Footage of the incident has been included in the "making of" episode of the big-budget series, which is being billed as the next landmark nature series in the mould of the BBC's "Planet Earth" and "Great Barrier Reef".
It will be aired by public broadcasters from the US to China, Europe and Japan this year.
- 'All-out war' -
"Unfortunately, the dynamite fishermen got away," Murdoch said after the series was premiered at the TV industry's top gathering, MIPTV, at Cannes on the French Riviera.
Despite the Philippine government declaring an "all-out war" on rogue fishermen, the practice is still endemic and is estimated to have damaged 70 percent of the archipelago nation's coral reefs.
The Philippines is part of the Coral Triangle, an area of water spanning Indonesia, Papua New Guinea, Malaysia, Timor Leste and the Solomon Islands that is known as the global centre of marine biodiversity.
Murdoch said "Big Pacific" was the first major TV series to tackle the world's largest ocean in an emotional cinematic fashion, telling the stories of some of its least-known creatures and showing sights that have never before been seen.
It also challenges some of our most cherished assumptions, he said, including highlighting violence in the humpback whale world. "Whales have this reputation of being the gentlest of creatures. We turn that idea on its head," Murdoch said.
"Some of the most amazing sequences come from the seas around China, which will just blow people away," he added.

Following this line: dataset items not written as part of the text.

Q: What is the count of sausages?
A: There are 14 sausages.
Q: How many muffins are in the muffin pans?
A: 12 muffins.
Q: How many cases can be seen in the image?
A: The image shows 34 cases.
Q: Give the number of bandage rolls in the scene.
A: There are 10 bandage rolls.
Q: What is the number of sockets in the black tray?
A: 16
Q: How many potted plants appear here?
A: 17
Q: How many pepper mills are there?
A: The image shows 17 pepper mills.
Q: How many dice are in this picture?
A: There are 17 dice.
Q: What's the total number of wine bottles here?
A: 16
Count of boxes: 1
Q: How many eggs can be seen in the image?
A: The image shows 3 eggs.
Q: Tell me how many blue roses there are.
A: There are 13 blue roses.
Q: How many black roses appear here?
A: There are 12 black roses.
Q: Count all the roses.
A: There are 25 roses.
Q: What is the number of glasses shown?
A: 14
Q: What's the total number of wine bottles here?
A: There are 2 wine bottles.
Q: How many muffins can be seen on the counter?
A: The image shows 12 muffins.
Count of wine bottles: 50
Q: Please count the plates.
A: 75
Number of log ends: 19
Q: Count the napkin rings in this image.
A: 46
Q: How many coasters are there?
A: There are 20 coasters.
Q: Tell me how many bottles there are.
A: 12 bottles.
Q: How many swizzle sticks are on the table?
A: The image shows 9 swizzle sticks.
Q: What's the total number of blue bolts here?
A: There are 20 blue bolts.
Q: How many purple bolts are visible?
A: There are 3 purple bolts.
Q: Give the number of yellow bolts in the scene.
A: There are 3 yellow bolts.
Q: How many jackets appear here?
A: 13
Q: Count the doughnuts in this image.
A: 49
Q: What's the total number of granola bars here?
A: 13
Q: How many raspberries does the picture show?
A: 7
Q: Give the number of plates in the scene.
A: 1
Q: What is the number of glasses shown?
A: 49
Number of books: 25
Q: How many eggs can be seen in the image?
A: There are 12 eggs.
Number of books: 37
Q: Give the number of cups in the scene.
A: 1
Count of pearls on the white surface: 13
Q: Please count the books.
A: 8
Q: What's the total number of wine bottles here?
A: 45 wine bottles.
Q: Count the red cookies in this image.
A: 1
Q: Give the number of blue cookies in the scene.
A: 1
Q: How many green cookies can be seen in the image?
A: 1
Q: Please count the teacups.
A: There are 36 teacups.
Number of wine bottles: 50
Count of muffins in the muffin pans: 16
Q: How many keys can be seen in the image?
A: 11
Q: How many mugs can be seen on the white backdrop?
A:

- 'Massive tentacled beasts' -
"For me the giant Nomura's jellyfish were incredible," Murdoch said. "These massive jellyfish bigger than people grow very quickly. In the space of a year they go from microscopic dots to massive tentacled beasts."
His New Zealand-based company NHNZ also shot white dolphins off the southern Chinese coast.
"The water quality was surprisingly clear. The white dolphins are an iconic species that need a lot of help and conservation," he said. "Huge efforts (are) being made now by the Chinese government so we were lucky to get incredible access."
But the star of the "Mysterious Pacific", the series' third episode that was shown at MIPdoc, was the white-spotted puffer fish.
It took scientists 16 years to figure out what the beautiful intricate patterns on the seabed off southern Japan were until they discovered that the highly artistic male of the species sculptured them to attract a mate.
The series was also the last worked on by pioneering underwater American photographer Bob Cranston, who died of cancer last year.
"He was one of the very best there ever was," Murdoch said, "we were really lucky to have had him on board."